Exercise prompt: Select all lines in the records that include "linejoin".

Collected data:
····················

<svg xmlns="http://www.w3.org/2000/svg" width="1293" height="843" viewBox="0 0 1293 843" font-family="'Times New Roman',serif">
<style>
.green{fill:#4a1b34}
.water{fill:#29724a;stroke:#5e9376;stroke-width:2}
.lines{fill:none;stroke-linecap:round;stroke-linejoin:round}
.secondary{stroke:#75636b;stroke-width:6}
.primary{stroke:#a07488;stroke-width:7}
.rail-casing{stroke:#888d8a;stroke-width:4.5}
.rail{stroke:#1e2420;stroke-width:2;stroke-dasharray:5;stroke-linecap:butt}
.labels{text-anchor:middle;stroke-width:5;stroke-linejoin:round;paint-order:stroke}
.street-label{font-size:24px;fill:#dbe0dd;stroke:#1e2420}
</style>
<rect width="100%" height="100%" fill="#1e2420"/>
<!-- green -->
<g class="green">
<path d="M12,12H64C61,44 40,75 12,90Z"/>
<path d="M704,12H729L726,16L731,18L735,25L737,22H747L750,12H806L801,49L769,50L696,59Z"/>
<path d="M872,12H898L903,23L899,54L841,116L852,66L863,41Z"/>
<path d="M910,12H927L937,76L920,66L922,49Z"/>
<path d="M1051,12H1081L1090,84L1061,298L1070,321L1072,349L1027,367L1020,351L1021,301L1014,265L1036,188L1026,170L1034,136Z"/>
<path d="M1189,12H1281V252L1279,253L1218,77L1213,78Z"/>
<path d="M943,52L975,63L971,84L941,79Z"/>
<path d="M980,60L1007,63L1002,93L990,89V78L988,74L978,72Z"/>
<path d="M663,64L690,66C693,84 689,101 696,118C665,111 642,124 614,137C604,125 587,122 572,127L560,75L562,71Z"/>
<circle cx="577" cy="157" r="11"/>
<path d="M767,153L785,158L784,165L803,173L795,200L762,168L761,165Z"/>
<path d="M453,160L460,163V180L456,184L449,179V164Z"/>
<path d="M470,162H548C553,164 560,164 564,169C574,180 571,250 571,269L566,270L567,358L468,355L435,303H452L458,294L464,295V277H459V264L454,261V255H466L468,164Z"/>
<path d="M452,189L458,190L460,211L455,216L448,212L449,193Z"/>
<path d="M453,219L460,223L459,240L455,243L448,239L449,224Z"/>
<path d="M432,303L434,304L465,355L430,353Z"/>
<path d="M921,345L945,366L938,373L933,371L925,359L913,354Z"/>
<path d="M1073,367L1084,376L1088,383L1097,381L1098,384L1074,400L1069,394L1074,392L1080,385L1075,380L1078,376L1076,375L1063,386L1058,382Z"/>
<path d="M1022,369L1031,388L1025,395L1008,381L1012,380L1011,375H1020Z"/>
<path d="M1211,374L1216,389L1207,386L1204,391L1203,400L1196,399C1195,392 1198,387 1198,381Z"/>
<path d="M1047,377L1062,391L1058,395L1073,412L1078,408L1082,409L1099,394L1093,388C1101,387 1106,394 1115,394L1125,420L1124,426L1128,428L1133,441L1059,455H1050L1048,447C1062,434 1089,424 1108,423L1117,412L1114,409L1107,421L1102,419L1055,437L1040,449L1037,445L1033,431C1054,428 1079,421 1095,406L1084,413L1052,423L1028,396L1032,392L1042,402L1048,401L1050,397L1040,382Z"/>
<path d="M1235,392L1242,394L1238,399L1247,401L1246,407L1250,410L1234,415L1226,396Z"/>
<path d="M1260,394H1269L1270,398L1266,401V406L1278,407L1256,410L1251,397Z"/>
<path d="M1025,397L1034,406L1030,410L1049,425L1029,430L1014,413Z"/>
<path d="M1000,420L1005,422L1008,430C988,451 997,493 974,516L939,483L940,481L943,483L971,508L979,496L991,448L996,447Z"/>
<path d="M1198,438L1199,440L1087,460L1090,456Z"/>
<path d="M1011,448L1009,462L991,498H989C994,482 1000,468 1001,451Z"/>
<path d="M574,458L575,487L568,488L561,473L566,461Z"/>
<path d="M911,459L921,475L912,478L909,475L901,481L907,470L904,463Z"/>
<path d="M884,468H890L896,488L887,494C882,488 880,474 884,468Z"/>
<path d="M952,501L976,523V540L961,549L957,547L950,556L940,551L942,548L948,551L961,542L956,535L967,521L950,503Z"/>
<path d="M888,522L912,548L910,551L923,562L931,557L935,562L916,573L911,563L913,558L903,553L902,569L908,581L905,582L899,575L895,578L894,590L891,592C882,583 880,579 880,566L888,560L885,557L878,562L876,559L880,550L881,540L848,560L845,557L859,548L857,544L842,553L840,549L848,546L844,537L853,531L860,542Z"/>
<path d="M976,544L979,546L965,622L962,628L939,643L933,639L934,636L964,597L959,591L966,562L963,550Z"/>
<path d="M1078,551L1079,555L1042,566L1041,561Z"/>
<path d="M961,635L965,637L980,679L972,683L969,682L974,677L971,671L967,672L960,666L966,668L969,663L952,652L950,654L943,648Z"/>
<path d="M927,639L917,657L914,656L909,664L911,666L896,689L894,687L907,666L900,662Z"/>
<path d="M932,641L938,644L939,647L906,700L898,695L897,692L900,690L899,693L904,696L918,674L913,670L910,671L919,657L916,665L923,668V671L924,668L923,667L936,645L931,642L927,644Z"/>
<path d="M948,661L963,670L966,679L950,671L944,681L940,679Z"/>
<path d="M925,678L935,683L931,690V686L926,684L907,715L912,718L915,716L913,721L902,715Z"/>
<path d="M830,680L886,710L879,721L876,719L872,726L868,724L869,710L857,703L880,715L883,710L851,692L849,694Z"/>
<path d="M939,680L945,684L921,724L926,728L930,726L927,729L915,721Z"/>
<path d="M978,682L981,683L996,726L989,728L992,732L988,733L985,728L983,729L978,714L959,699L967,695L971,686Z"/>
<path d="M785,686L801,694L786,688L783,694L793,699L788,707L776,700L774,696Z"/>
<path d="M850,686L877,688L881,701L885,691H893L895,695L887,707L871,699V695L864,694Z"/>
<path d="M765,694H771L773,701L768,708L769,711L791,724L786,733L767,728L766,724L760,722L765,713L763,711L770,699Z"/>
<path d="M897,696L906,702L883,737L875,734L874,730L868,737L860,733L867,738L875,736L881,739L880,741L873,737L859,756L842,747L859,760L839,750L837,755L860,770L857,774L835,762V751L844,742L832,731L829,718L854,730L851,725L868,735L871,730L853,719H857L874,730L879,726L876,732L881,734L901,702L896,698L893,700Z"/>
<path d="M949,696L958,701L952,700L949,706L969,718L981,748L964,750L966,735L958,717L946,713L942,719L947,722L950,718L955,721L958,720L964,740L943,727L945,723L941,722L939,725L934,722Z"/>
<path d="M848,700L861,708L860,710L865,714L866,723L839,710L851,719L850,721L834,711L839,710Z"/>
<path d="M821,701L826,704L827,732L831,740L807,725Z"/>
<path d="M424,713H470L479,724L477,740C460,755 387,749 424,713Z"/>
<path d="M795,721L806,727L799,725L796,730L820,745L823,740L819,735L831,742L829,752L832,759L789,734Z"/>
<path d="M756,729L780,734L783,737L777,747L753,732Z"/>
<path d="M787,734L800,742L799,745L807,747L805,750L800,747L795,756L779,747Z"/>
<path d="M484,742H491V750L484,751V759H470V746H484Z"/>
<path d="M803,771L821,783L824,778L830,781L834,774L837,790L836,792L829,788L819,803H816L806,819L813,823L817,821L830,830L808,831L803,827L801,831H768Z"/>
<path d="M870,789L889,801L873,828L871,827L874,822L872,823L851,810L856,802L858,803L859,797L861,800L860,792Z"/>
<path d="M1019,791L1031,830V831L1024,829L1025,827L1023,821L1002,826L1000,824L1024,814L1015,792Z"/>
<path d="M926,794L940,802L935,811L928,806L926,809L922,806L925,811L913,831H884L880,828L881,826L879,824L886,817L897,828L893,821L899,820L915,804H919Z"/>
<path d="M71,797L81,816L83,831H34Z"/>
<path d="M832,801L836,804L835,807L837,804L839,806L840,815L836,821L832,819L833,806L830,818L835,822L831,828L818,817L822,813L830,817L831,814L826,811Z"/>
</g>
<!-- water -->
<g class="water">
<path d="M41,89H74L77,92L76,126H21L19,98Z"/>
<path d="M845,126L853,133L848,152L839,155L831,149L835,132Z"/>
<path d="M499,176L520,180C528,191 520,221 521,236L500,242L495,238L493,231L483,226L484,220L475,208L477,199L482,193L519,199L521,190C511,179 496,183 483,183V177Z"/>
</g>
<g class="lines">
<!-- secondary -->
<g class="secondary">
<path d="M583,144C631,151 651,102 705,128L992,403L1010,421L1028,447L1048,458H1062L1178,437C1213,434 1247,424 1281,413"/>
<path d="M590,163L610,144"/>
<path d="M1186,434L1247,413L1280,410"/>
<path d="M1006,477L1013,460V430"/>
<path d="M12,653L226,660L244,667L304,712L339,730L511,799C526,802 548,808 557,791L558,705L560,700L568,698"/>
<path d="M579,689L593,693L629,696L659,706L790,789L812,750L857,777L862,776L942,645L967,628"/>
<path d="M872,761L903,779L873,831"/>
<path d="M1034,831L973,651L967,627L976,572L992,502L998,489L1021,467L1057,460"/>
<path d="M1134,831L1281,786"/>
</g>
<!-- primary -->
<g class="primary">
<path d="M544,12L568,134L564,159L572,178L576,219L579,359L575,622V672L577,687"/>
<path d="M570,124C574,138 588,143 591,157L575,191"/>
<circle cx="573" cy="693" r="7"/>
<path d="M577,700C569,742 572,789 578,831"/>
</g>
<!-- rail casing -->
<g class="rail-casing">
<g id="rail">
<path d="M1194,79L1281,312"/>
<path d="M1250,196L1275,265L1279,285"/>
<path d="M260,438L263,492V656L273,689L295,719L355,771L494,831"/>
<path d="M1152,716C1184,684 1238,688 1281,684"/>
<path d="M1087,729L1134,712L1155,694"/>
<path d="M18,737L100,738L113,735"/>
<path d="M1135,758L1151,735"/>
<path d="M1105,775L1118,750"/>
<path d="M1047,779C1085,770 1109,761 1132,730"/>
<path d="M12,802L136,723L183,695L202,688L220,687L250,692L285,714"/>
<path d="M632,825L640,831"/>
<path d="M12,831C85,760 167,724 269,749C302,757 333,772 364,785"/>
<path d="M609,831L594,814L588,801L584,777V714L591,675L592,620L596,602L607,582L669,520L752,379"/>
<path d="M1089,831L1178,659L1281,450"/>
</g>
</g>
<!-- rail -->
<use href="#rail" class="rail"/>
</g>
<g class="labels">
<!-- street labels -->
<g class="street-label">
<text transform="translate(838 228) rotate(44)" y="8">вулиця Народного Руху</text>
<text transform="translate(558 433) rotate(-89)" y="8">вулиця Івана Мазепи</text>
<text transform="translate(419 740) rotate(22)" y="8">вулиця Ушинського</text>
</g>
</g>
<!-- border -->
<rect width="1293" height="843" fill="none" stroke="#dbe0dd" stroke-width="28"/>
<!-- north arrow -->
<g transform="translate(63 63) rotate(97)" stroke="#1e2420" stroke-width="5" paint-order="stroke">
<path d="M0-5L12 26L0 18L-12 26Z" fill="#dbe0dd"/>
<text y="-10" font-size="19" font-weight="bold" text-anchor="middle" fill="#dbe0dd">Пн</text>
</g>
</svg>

····················

Response to the exercise:
.lines{fill:none;stroke-linecap:round;stroke-linejoin:round}
.labels{text-anchor:middle;stroke-width:5;stroke-linejoin:round;paint-order:stroke}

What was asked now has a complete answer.